After I was sure they had left I gathered my shit and shouldered my pack and went about exploring the compound its too grand to try to list but suffice to say it is fucking huge!!!
got to chase cigarettes now as I am well fed by the grace of god.


----------



## BUMJUG (Aug 22, 2010)

ohh shit....haha i think weve all met a marcus........


----------



## Dannywaste (Aug 22, 2010)

Holy goddamn. Hell of a night.
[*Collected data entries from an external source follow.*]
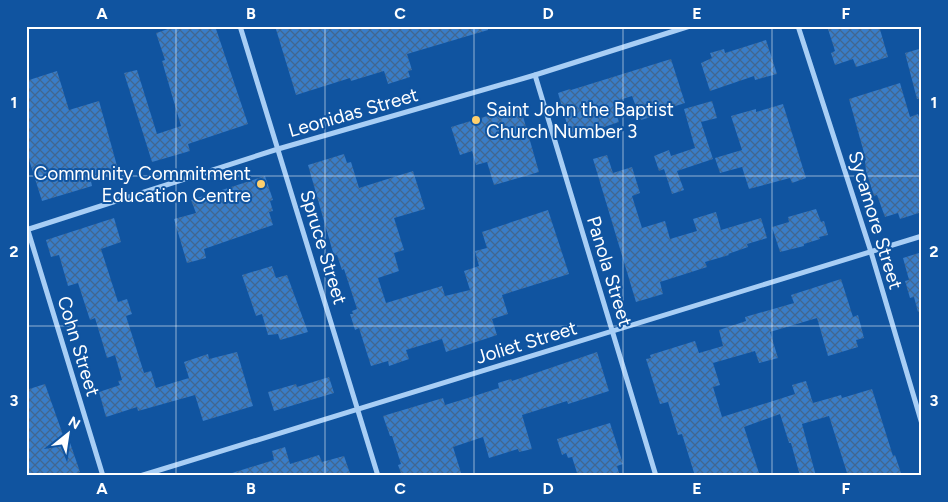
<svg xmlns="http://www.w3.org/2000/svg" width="948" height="502" font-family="Figtree,sans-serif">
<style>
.building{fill:url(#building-cross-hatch)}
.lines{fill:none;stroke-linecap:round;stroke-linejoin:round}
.street{stroke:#a8cef5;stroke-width:5}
.grid{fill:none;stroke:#fff;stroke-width:1;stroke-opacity:0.55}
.poi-dot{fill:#ffd06d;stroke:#1054a0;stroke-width:2}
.labels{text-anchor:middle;stroke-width:4;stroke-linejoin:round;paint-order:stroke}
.poi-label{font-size:19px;fill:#fff;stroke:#1054a0;text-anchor:start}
.street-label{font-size:19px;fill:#fff;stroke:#1054a0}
.neatline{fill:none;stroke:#fff;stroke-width:2}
.grid-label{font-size:16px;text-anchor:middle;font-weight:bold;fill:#fff}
</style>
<defs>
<pattern id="building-cross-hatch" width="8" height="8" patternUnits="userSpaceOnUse" patternTransform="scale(1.25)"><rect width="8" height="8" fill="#397dc8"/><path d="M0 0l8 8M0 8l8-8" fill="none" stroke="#426790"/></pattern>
</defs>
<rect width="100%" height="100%" fill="#1054a0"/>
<g class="building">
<polygon points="177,26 215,26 248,124 188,144 190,151 152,162 124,73 137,70 157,134 181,126 162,61 165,60 156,33"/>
<polygon points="275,26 488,26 488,30 407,54 412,70 408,71 410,77 388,84 384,71 351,81 350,78 296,95"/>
<polygon points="827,26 879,26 888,57 856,67 853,59 835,65 831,53 835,51"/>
<polygon points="766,40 777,74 755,80 754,76 710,91 701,63 712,58 710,53 724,49 725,53"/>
<polygon points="919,49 922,59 922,99 917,99 905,53"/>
<polygon points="671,59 685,103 653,113 654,116 641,120 632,96 613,102 619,122 571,138 558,93 570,89 571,90"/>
<polygon points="57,71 69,110 99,101 119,173 91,181 92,186 42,201 26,150 26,81"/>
<polygon points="900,83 910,117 918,114 922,126 922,212 900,219 898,213 885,217 877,195 874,196 866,171 865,161 866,160 849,99"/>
<polygon points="712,101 717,118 701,122 713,159 677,171 684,190 672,194 664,169 659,171 654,156 669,150 671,156 695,148 684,109"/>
<polygon points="783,104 806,178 792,183 790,178 749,189 742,167 720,173 715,158 742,150 731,116 756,109 756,112"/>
<polygon points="520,106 539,172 494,185 487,162 476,165 472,151 460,155 451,127"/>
<polygon points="344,154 347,163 351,162 359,188 413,171 425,209 394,218 404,250 394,253 399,271 378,278 386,303 442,286 445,296 470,290 464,271 479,266 475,251 487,248 482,232 548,210 569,274 502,295 508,314 492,319 497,335 446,352 442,339 406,350 409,359 389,366 388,361 371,366 359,328 355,330 350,314 353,314 352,311 357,309 344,269 342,270 337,255 334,256 308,165"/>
<polygon points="607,155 613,173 632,167 640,193 632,196 642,228 665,221 670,239 697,231 693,219 716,212 721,230 761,218 767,238 747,244 748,247 728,254 729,255 705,262 707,267 660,282 663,294 636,302 593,159"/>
<polygon points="265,176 273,200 270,201 273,211 269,212 273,225 204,249 206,258 187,263 174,219 196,213 191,200"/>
<polygon points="816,209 821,222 824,221 828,235 819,237 820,239 804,244 804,246 780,252 772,227 789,222 788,217"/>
<polygon points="114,218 121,242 101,249 118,302 127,299 132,314 126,316 144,373 151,371 156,388 189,378 184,362 208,354 209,359 237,352 253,406 203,421 195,395 138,411 137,407 106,417 99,392 120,385 118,381 122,380 115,355 107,358 95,318 90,320 78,283 68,286 59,255 51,257 46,240"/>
<polygon points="922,252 922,311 918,312 914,297 910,298 905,281 909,280 903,258"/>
<polygon points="272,266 276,278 287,275 308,332 280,340 278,334 268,335 262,314 256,316 242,275"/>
<polygon points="841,279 853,317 858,315 864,338 856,340 858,347 828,356 817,318 770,332 778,358 759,363 755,351 713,363 720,385 713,387 722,417 795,394 792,385 806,381 813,403 841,395 842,398 872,389 893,456 895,455 902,476 848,476 829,416 802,424 816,476 800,476 791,443 789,443 780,414 744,427 760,476 695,476 682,434 678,435 668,402 660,404 646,359 651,358 650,355 695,341 699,353 723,346 719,330 746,321 745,317 794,303 791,295"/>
<polygon points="597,352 609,391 568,404 567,401 522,415 532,449 519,452 518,449 489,458 483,437 453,447 462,476 402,476 398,465 401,464 392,436 390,436 383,416 443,398 445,405 468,398 499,388 498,383 511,379 512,381"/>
<polygon points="329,377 334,393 274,411 268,392 296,384 297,387"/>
<polygon points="45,384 63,435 67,434 80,472 68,476 26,476 26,390"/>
<polygon points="610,423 623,464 617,466 620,476 578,476 572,457 568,458 566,453 562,455 557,439"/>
<polygon points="285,447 290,464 319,455 322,462 344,456 351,476 233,476 232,473 274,460 272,451"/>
</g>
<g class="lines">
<g class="street">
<polyline points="240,26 378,476"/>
<polyline points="798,26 871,252 922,424"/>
<polyline points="535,75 656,476"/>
<polyline points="26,224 103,476"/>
<polyline points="26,230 278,149 535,75 690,26"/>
<polyline points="140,476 922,236"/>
</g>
</g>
<path class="grid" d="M 176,26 L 176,476M 325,26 L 325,476M 474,26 L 474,476M 623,26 L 623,476M 772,26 L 772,476M 26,176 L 922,176M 26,326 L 922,326"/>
<g class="poi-dot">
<circle cx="476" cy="120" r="5"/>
<circle cx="261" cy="184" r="5"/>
</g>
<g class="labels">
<g class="poi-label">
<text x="486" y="116">Saint John the Baptist<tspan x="486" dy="22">Church Number 3</tspan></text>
<text x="251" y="180" text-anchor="end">Community Commitment<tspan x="251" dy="22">Education Centre</tspan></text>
</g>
<g class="street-label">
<text transform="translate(353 112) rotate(-16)" y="7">Leonidas Street</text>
<text transform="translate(876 220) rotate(73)" y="7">Sycamore Street</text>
<text transform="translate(324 247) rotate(73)" y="7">Spruce Street</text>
<text transform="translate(610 271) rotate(73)" y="7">Panola Street</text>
<text transform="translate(526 342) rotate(-17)" y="7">Joliet Street</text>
<text transform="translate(79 346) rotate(73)" y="7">Cohn Street</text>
</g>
</g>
<rect width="948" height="502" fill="none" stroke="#1054a0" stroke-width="55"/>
<g transform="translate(68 434) rotate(30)" stroke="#1054a0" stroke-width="4" paint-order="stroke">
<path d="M0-4L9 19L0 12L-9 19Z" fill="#ffffff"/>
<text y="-8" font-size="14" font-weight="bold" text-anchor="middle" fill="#ffffff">N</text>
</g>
<rect x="28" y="28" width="892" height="446" class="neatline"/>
<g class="grid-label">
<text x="102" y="19">A</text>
<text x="251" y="19">B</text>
<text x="400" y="19">C</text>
<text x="548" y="19">D</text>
<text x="697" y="19">E</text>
<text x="846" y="19">F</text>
<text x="14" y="108">1</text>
<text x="934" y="108">1</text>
<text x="14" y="257">2</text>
<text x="934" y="257">2</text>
<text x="14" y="406">3</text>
<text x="934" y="406">3</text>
<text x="102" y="494">A</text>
<text x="251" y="494">B</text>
<text x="400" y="494">C</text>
<text x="548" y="494">D</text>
<text x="697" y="494">E</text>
<text x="846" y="494">F</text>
</g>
</svg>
Glad you're ass didn't get pinched.


----------



## Diagaro (Aug 22, 2010)

Shyt, talken to some locals I'm lucky I didn't get shot in the face.
Just hung with Marcus again today, hes one of those guys thats fun to hang with once in a wile bit too tough and your bound to go to jail for something. he belongs back in the wild west days - a real hellrazer.


----------



## Diagaro (Nov 17, 2010)

Heres where I slept. the stair case and structure I stood on wile the cop walked by me is to the left






Looking south down the expanse of the main building




And looking north





Artistic BW fisheye of the compound




Yea thease are not my Pixures, i had to steal them from someones photo hosting site cus a friend had used all my cellphone minutes up - but I would have taken thease exact same pixures had i still had minutes on my phone


----------



## Storm Smokes Rocks (Aug 17, 2011)

crazy story man


----------



## plagueship (Aug 21, 2011)

i'm being That Guy but for crying out loud.
gigantic blocks of text with no returns make me eyes blur.

especially white on black.

use the return key.
it is your friend.
and i can read your stories and be your friend too


----------